Wednesday 27 April 2011

European Literature Night

I've been away over Easter doing mainly non-German-book-related things. But while I was at it I met the gregarious British journalist and fellow foreign literature missionary Rosie Goldsmith, who was wearing a lovely ring shaped like a big pink rose. We were at the London launch of Dalkey Archive Press's Best European Fiction 2011, where free wine was served in thimbles and I didn't say hello to editor Aleksandar Hemon, even though he seemed eminently approachable. That was partly because I'd cleverly invited more people to come along than I could actually talk to in one go. And also possibly because the thimbles of wine ran out very quickly.

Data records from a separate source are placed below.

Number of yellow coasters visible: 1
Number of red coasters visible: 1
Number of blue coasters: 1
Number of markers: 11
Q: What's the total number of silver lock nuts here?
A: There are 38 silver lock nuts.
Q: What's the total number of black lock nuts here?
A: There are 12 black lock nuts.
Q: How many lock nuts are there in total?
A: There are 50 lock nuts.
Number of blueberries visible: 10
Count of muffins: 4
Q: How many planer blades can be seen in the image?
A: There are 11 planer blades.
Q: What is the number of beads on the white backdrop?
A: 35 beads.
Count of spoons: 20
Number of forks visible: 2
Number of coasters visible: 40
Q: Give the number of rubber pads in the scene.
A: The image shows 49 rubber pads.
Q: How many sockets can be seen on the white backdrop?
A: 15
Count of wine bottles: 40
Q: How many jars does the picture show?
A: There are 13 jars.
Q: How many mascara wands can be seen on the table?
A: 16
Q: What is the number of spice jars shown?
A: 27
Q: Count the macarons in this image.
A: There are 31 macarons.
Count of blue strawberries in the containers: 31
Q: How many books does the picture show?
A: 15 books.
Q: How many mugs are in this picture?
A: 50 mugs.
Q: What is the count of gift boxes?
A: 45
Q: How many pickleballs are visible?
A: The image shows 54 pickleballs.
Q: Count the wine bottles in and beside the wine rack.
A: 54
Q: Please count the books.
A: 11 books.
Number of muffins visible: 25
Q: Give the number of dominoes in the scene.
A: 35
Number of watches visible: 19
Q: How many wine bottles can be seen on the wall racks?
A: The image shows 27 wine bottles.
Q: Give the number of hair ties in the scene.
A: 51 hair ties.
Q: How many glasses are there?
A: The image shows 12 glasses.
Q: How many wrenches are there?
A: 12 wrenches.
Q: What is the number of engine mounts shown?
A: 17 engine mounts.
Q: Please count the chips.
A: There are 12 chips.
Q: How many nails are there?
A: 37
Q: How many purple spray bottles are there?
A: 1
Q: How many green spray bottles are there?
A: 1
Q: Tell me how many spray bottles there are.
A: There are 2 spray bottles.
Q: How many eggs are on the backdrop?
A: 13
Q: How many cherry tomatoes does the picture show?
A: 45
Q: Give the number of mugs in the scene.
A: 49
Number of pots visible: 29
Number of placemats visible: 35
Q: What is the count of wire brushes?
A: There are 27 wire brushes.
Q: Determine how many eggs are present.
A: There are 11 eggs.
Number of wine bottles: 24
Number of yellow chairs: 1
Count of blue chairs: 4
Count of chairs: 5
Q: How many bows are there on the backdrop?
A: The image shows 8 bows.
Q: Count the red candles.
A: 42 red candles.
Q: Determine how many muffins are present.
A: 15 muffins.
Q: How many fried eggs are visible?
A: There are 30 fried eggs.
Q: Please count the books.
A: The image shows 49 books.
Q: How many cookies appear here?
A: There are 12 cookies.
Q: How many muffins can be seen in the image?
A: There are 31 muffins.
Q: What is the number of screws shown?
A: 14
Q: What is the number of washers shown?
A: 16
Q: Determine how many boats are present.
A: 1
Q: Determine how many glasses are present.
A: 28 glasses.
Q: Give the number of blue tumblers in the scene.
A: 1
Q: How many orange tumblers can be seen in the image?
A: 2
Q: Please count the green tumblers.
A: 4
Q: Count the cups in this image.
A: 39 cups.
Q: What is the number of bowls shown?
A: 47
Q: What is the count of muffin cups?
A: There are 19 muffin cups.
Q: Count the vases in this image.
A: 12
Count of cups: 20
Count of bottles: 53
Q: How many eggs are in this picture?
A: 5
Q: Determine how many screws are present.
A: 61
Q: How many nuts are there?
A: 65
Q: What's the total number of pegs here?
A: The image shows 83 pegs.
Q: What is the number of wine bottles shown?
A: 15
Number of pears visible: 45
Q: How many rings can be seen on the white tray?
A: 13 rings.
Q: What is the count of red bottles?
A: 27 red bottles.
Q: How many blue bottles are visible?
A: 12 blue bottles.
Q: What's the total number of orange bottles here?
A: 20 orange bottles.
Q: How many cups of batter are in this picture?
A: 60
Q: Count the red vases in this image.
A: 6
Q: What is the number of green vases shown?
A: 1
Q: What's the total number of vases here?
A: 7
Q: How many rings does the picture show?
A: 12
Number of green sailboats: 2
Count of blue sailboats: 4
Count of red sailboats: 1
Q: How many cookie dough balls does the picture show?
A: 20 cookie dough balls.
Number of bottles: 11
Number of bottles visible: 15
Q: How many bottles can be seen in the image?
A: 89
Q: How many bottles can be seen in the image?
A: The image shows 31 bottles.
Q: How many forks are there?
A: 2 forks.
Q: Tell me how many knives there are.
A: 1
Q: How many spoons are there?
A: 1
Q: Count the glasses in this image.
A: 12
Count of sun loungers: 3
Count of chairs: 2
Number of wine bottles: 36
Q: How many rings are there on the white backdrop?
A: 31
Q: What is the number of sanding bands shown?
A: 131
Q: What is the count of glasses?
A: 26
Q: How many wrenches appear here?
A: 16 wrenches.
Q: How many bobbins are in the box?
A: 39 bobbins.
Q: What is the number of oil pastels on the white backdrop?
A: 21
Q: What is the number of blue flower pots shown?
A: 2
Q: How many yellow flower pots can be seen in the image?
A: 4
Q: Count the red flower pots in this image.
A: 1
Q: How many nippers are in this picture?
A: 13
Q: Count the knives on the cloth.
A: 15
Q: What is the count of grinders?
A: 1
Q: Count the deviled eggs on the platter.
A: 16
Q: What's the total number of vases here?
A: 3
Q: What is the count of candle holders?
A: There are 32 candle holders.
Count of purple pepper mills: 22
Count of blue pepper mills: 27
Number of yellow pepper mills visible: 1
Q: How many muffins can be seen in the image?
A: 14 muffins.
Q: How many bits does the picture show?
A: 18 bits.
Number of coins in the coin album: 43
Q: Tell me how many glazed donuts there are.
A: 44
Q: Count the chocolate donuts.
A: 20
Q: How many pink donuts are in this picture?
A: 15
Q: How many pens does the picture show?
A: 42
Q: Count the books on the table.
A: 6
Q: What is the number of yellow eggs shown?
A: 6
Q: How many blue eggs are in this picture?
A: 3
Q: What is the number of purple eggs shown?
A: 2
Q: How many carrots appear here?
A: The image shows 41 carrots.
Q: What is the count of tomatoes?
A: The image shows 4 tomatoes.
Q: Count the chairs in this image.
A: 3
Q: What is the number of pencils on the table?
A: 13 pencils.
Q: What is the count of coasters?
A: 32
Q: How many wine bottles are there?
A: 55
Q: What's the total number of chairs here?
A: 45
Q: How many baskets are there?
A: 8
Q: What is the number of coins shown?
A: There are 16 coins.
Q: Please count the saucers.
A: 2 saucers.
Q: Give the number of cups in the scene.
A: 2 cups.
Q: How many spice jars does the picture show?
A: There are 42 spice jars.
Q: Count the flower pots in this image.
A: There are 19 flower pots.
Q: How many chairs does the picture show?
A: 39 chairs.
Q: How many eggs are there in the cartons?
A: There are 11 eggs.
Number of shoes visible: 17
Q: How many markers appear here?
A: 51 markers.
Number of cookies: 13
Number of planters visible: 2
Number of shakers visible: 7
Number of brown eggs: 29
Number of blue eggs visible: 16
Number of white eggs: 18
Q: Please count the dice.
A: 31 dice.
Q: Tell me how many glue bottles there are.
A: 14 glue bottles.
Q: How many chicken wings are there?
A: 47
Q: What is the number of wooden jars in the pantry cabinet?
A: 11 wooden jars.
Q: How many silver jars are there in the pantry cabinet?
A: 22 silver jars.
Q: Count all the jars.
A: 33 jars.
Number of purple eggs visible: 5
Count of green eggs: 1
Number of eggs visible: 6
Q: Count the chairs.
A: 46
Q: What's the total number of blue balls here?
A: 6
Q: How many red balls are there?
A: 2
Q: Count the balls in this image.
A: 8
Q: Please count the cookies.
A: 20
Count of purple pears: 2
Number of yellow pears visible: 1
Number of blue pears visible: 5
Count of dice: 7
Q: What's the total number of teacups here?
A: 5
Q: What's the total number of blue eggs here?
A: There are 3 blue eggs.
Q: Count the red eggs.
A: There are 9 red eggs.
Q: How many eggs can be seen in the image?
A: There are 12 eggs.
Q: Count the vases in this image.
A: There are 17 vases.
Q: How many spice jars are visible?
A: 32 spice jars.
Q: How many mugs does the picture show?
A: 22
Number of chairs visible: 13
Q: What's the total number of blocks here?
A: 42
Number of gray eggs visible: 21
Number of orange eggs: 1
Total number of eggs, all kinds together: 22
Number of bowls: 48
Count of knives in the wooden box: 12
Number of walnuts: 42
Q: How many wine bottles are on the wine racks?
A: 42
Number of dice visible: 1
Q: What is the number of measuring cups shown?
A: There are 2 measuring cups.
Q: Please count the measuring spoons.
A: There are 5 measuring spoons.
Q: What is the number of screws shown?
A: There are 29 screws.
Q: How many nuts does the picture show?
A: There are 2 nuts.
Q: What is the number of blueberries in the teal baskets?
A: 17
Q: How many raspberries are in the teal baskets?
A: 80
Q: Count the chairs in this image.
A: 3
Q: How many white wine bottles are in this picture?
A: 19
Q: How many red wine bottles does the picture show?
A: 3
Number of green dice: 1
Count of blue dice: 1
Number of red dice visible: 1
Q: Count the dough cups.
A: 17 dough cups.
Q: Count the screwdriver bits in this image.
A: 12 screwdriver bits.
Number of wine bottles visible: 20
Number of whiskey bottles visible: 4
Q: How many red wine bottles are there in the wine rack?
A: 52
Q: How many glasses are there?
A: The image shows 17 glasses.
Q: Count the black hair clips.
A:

Anyway, the gregarious British journalist with impeccable jewellery taste and a foreign literature mission Rosie Goldsmith was evangelising - as well she might - about European Literature Night. She's presenting the London event - one of 18 consecutive presentations across Europe on 11 May. Information is slightly sparing on the official website, but the British Library tells us the London night will feature "six superlative writers of fiction and poetry, both emerging and established: Emil Hakl (Czech Republic), Nora Ikstena (Latvia), Anna Kim (Austria), Peter Terrin (Flanders) and Bożena Umińska-Keff (Poland)."

Now I let out a little cry of delight at seeing Anna Kim's name on the bill (remember those thimbles - I wasn't sober). Because I've had dealings with the delightful Anna in the past and I didn't even know that her excellent novel Frozen Time had been translated! Ariadne Press, Austria specialists, brought it out last year in Mike Mitchell's translation. The book is beautifully written and shocking stuff, looking at war crimes in Kosovo and what they did to those involved and those on the periphery. As far as I can remember.

So please do go along and be delighted and stimulated by the readings and conversation, as they say. Or indeed attend one of the other seventeen events elsewhere. I'm a little skeptical about the actual benefit of holding readings in eighteen different places at once, but I suppose at the very least it raises a bit of a buzz and saves on separate websites.